In other words, we’ve seen no significant advances in LLM foundation models. Maybe they’re happening somewhere, behind the scenes! But judging from what’s been released — well, “treading water” is unfair, but we certainly aren’t on the kind of exponential curve that people were dreaming of / having nightmares about this time last year. The one arguable exception being entirely separate from LLMs: credit where it’s due, Midjourney was the locus of AI’s most mind-blowing improvements in 2023.Open Source
Instead, I think the biggest LLM advance of 2023 was the rise and rise of open source. Now, I think we need to be clear on what we’re talking about: “open source” LLMs are not (at least not yet) the product of bazaars rather than cathedrals. They, or at least the best of them, come from very, very well-funded establishment entities such asMeta (who gave us LLama)
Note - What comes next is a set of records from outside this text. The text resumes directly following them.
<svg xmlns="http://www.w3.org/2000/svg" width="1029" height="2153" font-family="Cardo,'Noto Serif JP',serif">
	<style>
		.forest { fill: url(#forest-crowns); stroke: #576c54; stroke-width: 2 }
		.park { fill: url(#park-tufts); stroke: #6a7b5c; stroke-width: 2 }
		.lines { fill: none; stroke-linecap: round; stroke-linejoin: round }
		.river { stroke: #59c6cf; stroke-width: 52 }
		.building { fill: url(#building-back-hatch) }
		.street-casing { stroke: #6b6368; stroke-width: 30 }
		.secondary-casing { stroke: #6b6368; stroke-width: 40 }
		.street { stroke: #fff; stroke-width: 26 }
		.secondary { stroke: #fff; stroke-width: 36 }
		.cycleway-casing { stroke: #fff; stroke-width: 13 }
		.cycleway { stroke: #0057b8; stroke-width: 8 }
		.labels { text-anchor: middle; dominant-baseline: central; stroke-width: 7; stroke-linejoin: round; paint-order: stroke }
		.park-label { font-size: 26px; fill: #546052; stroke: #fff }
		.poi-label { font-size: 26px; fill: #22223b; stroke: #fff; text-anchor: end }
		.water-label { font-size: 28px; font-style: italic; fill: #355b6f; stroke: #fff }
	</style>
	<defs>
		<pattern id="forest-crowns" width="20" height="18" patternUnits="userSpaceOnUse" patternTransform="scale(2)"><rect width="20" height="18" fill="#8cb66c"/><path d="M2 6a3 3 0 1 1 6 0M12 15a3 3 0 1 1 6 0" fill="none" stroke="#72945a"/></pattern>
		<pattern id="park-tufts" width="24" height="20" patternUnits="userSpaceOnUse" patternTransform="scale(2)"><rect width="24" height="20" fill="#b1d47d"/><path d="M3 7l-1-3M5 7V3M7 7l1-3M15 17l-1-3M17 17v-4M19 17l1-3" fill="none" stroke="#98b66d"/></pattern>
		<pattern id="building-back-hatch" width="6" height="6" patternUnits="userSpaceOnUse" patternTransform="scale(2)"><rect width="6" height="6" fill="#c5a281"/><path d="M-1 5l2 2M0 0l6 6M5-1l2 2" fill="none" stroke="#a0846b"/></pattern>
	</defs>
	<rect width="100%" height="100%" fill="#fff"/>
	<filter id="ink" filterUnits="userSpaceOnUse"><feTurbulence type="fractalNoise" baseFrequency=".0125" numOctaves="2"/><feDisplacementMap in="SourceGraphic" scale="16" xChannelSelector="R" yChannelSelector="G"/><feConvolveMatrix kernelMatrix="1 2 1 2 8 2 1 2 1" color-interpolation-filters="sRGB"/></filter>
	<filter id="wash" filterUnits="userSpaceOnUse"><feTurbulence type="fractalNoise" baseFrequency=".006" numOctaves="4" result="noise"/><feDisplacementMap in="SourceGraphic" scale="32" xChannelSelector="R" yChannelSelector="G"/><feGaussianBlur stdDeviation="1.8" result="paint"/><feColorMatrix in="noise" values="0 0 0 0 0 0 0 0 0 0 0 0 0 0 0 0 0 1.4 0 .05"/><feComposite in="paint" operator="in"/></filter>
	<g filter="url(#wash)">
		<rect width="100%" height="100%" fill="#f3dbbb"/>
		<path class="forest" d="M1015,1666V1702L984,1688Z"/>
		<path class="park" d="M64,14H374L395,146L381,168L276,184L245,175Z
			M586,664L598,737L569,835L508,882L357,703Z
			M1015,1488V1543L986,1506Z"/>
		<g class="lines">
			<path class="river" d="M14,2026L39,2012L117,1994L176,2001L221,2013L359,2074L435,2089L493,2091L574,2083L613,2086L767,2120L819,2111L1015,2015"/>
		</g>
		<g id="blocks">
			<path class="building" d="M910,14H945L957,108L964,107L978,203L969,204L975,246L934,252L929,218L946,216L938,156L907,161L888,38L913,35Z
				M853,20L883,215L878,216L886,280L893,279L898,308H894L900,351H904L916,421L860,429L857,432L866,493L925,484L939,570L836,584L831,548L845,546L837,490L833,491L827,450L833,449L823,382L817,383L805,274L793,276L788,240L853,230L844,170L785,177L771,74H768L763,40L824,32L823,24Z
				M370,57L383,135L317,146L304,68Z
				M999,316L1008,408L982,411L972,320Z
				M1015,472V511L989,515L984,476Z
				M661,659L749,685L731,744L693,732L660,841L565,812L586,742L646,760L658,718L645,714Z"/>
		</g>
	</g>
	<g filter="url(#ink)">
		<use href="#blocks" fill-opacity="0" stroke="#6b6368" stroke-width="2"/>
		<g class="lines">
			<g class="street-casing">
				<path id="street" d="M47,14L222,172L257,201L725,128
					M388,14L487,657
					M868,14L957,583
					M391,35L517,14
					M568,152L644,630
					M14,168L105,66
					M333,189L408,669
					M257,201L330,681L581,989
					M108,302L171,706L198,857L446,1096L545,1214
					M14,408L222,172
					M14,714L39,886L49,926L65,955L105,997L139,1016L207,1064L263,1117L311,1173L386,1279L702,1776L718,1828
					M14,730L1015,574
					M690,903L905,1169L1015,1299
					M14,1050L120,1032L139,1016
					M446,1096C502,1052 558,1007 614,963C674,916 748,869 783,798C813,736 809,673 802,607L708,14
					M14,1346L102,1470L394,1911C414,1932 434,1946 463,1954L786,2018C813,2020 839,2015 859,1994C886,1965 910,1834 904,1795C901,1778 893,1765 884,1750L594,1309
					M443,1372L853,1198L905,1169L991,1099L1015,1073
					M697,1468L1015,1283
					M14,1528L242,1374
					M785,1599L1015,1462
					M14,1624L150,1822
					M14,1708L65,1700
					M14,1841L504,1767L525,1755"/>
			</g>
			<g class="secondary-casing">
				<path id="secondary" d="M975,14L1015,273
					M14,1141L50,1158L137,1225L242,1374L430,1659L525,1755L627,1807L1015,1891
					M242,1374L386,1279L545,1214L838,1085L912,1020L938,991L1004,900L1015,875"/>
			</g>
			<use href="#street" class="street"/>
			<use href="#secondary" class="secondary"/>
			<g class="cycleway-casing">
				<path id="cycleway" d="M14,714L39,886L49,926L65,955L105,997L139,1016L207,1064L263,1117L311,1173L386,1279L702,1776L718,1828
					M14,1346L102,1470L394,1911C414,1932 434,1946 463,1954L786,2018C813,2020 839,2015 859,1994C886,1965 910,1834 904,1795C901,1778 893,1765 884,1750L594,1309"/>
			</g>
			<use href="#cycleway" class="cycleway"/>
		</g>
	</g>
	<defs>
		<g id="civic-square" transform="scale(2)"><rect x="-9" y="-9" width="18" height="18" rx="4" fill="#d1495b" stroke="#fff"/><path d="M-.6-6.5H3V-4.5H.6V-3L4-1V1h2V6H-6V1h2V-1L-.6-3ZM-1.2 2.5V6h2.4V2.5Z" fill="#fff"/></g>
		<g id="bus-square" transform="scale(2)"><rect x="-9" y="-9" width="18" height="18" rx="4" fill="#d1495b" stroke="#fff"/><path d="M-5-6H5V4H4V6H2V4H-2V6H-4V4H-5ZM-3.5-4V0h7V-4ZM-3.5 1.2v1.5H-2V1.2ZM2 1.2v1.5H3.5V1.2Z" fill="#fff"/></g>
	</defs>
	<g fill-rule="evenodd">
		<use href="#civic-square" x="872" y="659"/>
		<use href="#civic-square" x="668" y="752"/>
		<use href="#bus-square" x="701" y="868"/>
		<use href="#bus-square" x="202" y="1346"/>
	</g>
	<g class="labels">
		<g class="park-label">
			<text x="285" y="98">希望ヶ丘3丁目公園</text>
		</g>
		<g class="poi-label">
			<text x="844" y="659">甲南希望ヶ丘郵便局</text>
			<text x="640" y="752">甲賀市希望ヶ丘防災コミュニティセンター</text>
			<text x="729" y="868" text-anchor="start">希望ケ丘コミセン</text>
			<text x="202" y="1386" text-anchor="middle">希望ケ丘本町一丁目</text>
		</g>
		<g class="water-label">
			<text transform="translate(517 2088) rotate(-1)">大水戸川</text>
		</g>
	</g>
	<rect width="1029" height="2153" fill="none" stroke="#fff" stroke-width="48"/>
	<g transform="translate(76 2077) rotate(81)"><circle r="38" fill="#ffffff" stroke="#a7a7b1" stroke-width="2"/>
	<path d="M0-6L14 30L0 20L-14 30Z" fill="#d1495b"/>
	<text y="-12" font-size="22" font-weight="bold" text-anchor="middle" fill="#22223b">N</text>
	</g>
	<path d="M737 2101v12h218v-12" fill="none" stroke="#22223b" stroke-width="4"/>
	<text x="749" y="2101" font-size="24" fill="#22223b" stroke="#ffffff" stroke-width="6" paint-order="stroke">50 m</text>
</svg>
Abu Dhabi (who produced Falcon)
and Mistral (a startup with some $500M of funding, co-founded by a former French cabinet minister, who released Mixtral.)
But the mere fact that it’s possible to download and run these models yourself is pretty remarkable! The further fact that, in the aforementioned absence of basic foundation model breakthroughs, they keep getting closer to “genuinely competitive” is excellently surprising. And the possibilities — from on-phone LLMs to on-premises LLM applications to, eventually, personal amanuenses and analysts — are potentially endless.“Artificial Intelligence”
I’m going to pick on the American Dialect Society, which just announced “artificial intelligence: computerized simulation of human intelligence that is not actually intelligent” as one of its euphemisms of the year, but people outside the field are constantly complaining about the phrase, and have been doing so for many, many years. Simon Willison has a typically excellent post explaining why “It’s OK to call it Artificial Intelligence,” to which I wanted to add one point: these terms come from inside the industry, and they tend to emerge because engineers need to distinguish between things which really are taxonomically quite different. It’s hard to overstate how just different AI is from traditional software engineering as a field, for instance. We could call it “machine learning,” but then LLMs and diffusion models would be “generative machine learning,” which is basically a contradiction in terms. “AI,” while used differently in different contexts (like so many English words…) is in practice an extremely helpful both as a larger umbrella term and as a distinguishing term.
OK, fine, while I’m ranting, a second point: the criticism that it enshrines “intelligence” would be more valid if its goalposts didn’t keep migrate. If, twenty years ago, you had asked a person “If I built a machine that could turn ideas into extraordinary art, write compelling essays on any subject, pass the bar and medical boards exams, analyze and write software, and translate nearly flawlessly from any language to any other, do you think it would be reasonable to refer to its outputs as the creation of a kind of ‘machine intelligence’?” After they finished looking at you like you were crazy, they would almost certainly shrugged and said “Yeah, sure, I guess, sounds reasonable.” But, (in)famously, as soon as computers can (semi) reliably perform an activity, that activity suddenly stops being perceived as a sign of intelligence. I leave you with this question: given that the Turing Test is no longer really fit for purpose, what would a computer have to do to ensure no one would again grouse about it being called “artificially intelligent”?
Though all the best names do, obviously.